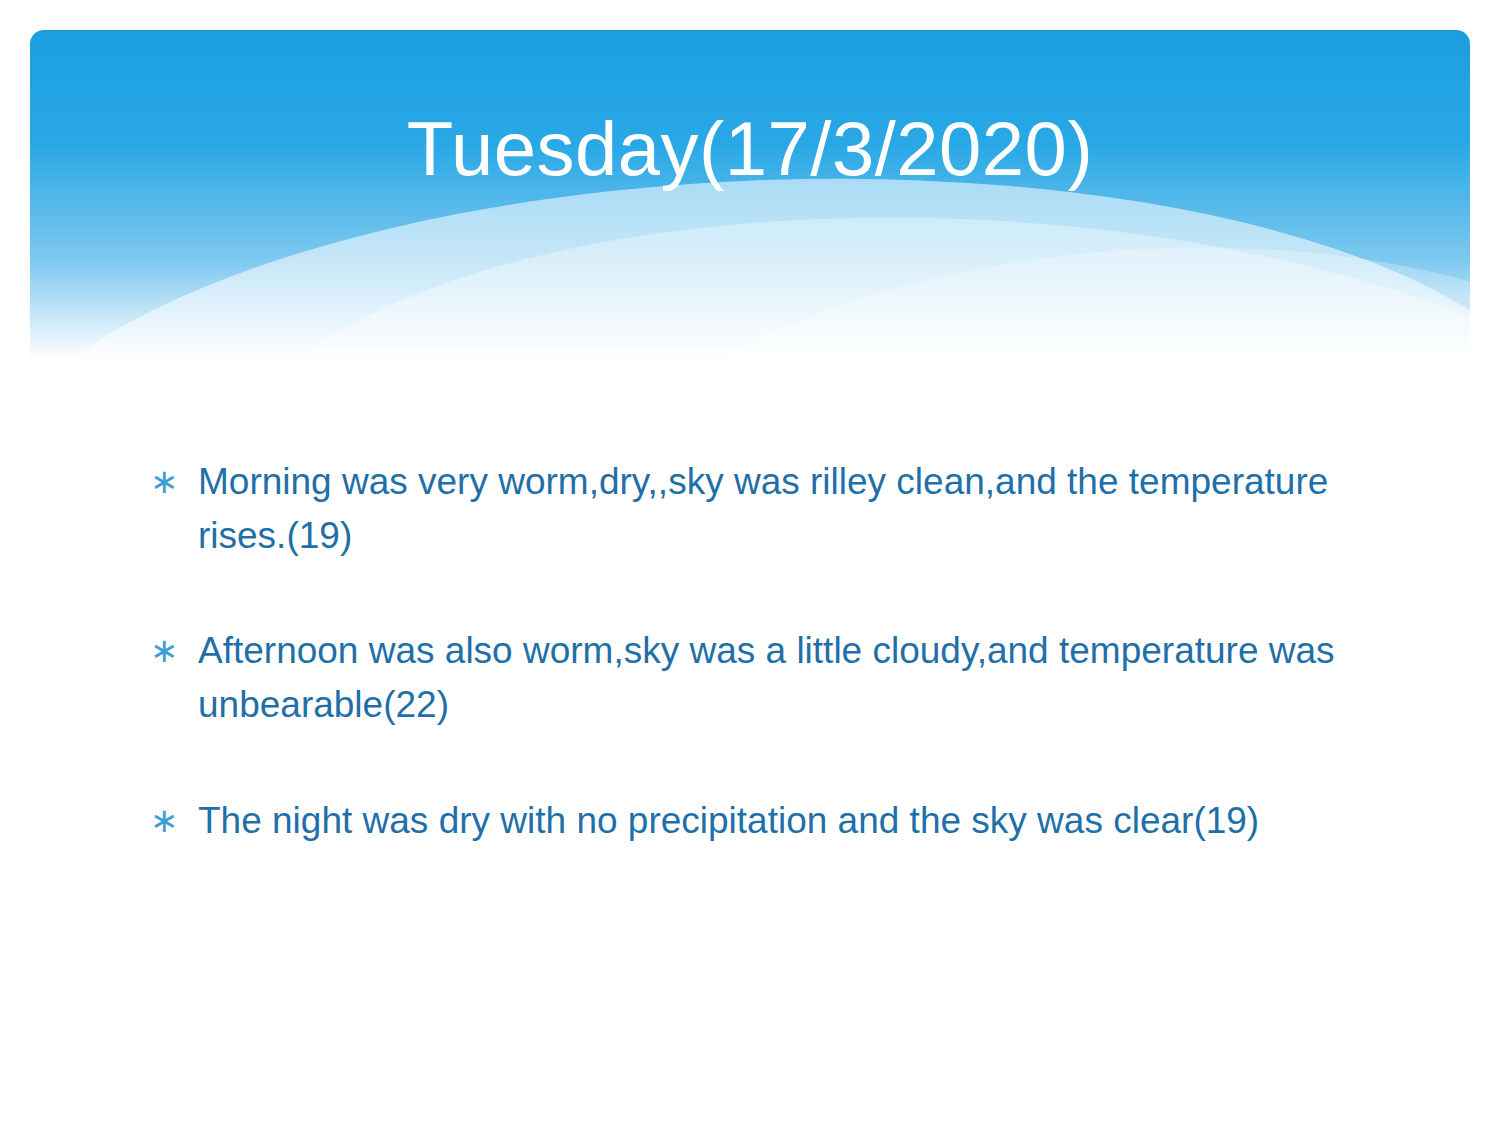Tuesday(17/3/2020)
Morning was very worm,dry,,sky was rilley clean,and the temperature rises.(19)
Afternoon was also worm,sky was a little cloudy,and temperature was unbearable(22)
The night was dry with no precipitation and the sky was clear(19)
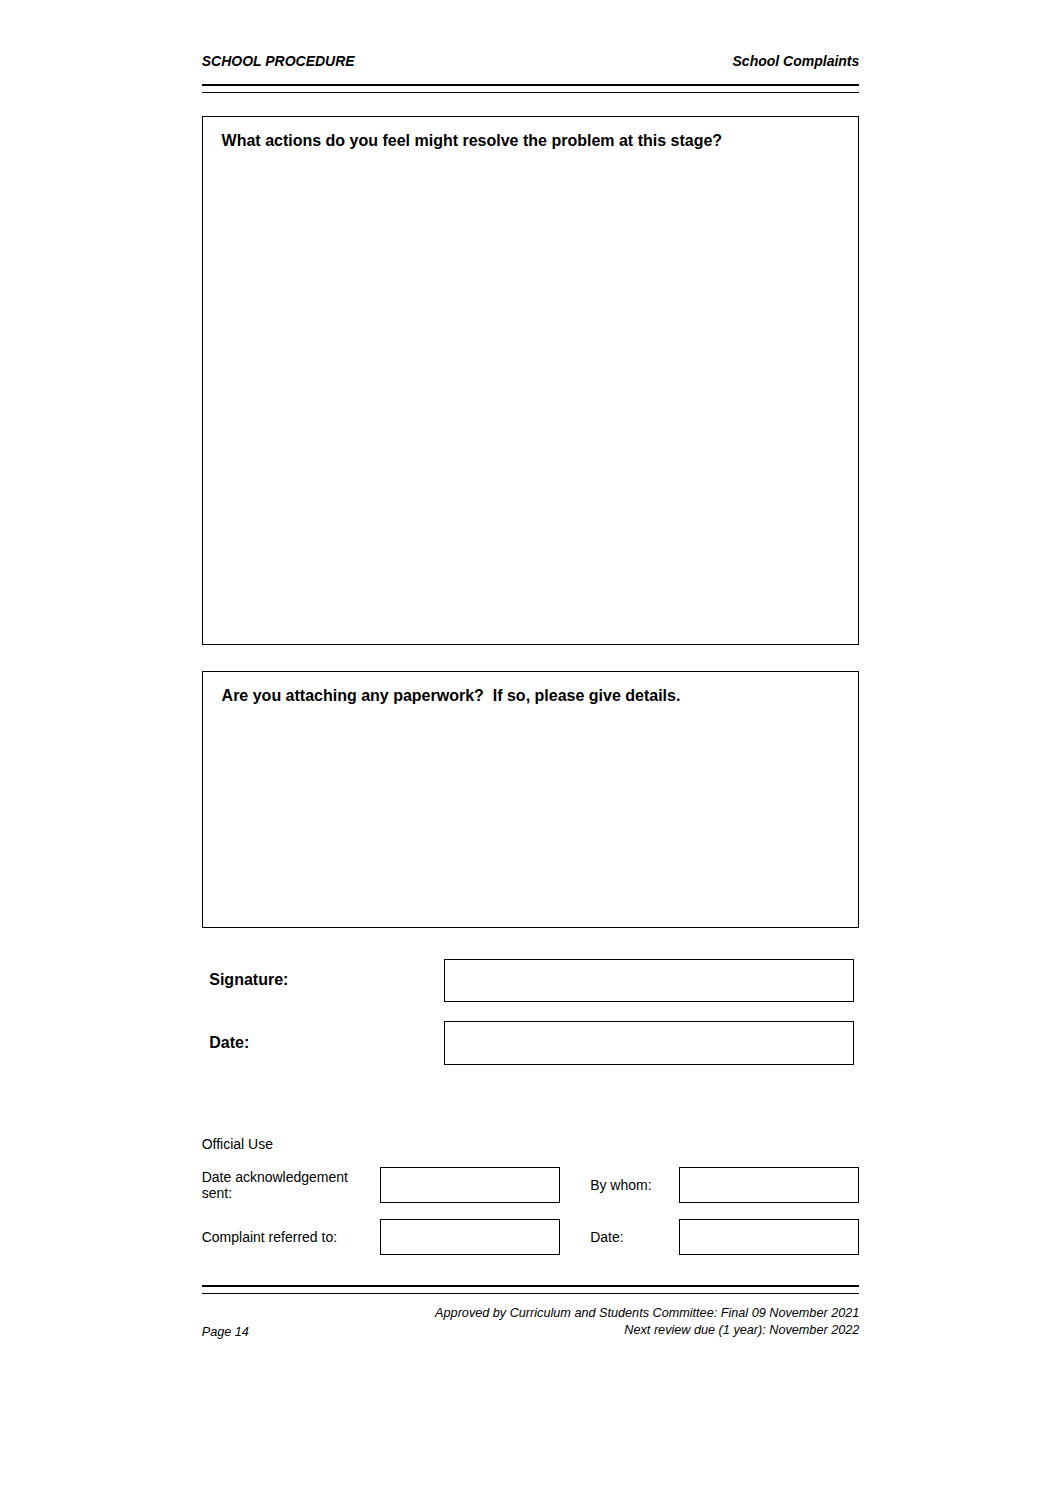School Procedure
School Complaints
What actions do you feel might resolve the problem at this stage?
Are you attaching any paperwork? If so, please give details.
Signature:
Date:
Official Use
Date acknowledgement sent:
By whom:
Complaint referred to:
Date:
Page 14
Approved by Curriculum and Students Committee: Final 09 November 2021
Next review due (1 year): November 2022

--

[WHAT THE EXERCISE ASKS] This task calls for the lines from the line containing "Morning was very" through the end of the listing, set down exactly and only, with pictures omitted.

[SOLUTION FOR THIS PROBLEM]
Morning was very worm,dry,,sky was rilley clean,and the temperature rises.(19)
Afternoon was also worm,sky was a little cloudy,and temperature was unbearable(22)
The night was dry with no precipitation and the sky was clear(19)
School Procedure
School Complaints
What actions do you feel might resolve the problem at this stage?
Are you attaching any paperwork? If so, please give details.
Signature:
Date:
Official Use
Date acknowledgement sent:
By whom:
Complaint referred to:
Date:
Page 14
Approved by Curriculum and Students Committee: Final 09 November 2021
Next review due (1 year): November 2022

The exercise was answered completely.